The restaurants, launched by Jon Bon Jovi and his wife Dorothea Bongiovi, operate across four locations in New Jersey and work on a simple system. Guests who can afford to donate are encouraged to contribute between $20 and $30. Those who can’t are still welcome to eat and can instead volunteer their time in exchange for a meal.

That could mean washing dishes, serving tables, helping in the kitchen, or assisting wherever needed.

But according to Dorothea Bongiovi, the entire concept was designed carefully to avoid making people feel pitied or judged.

“Ours is a model of empowerment,” Bongiovi said, per CBS News. “We’re not here to make somebody feel like, ‘Oh, I’m giving this to you.’ You have earned it.”

The first restaurant opened back in 2011, and over the years, the initiative has grown into something much larger than simply feeding people.

For many visitors, the support available inside the restaurant can become a pathway toward stability.

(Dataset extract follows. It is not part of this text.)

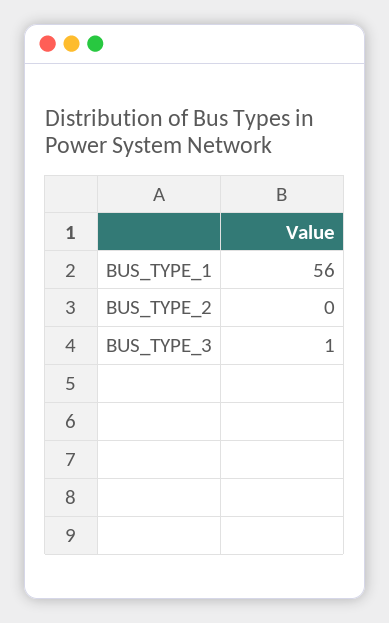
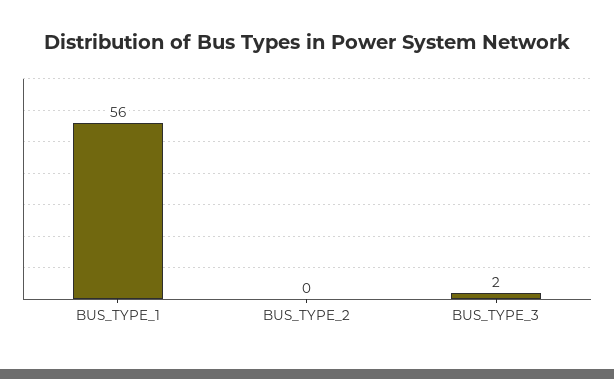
BUS_TYPE_3: 1 -> 2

Staff members help connect patrons with housing support, mental healthcare, and assistance obtaining state identification documents — services that can be difficult to access for people facing homelessness or financial hardship.

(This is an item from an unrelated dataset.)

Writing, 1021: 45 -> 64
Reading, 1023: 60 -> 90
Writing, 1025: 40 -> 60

One of those staff members is hostess Nicole Dorrity, whose own experiences now shape the work she does every day.

“I came out of homelessness in 2017. So because of my lived experience, I’m able to kind of inherently know some of the barriers somebody might be up against,” Dorrity said.

That sense of understanding appears to be central to how the restaurants operate.

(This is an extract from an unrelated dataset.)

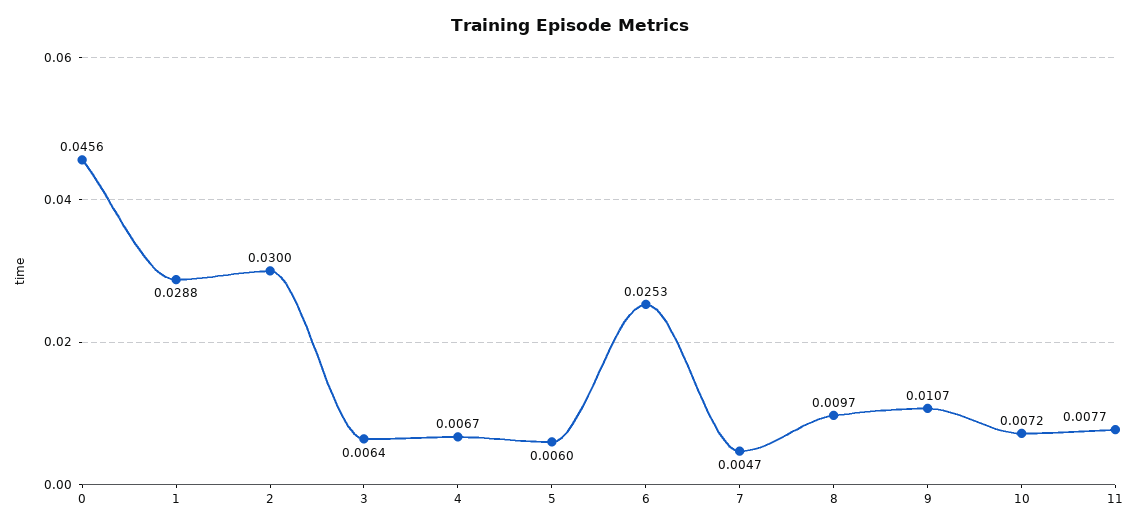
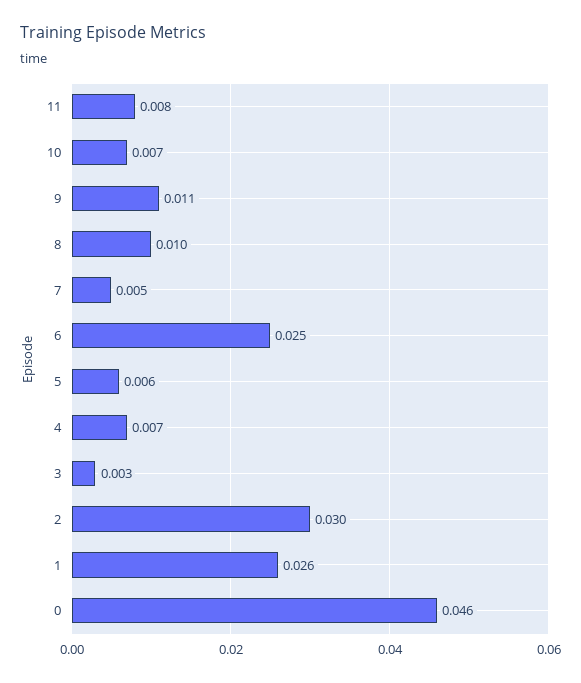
1: 0.0288 -> 0.026
3: 0.0064 -> 0.003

The Bongiovis have also made a deliberate decision to protect the privacy of diners who volunteer for their meals rather than pay with money. While many charitable projects often spotlight people’s struggles publicly, JBJ Soul Kitchen has tried to avoid turning hardship into marketing material.

“I would never wanna exploit someone’s circumstances,” Bongiovi said when asked about interviewing volunteer diners.

Despite the overwhelmingly positive reception from many supporters, the project hasn’t escaped criticism entirely.

A temporary lunch program run from a library in Toms River reportedly drew complaints from local officials, including concerns that unhoused people were being attracted to the area.

Bon Jovi, however, pushed back firmly on the criticism and downplayed the controversy surrounding the pop-up service.

“We did a pop-up in a library. We’re giving folks lunch. That’s all it is. Soup, salad, sandwiches, easy stuff,” Bon Jovi said.

Even with the debate surrounding some of the outreach efforts, the restaurants have continued to earn praise — not just for the mission behind them, but for the actual food being served.

The locations hold the highest TripAdvisor ratings in two of the towns where they operate and were also included in TripAdvisor’s “Best of the Best” list in 2023, placing them among the top 1% of reviewed businesses nationwide.

That reputation is helped by experienced chefs working behind the scenes, including classically trained chef Emily Yasi, who revealed that the famous owners remain far more hands-on than many people might expect.

“This past weekend I saw Jon on the ring camera coming and was just weeding and sweeping the walkways,” Yasi said. “They do it all, all behind the scenes, too.”

For Bon Jovi himself, the project seems deeply connected to home and identity rather than celebrity image.

After decades spent touring stadiums around the world with Bon Jovi, the restaurants represent a way of reconnecting with the communities he came from.

When asked which of his songs best captures the spirit of the restaurants, he didn’t hesitate with the answer.

“I mean, I’ve been everywhere there is to be, and all you wanted is to do is come back to where you’re from and be a part of that,” he said.

The song he chose was Who Says You Can’t Go Home.

And in many ways, that philosophy runs through the entire project.

At a time when food insecurity continues to affect millions of people, JBJ Soul Kitchen has built a model where somebody can walk through the door regardless of their circumstances, sit down, and eat alongside everyone else without being separated by what they can afford.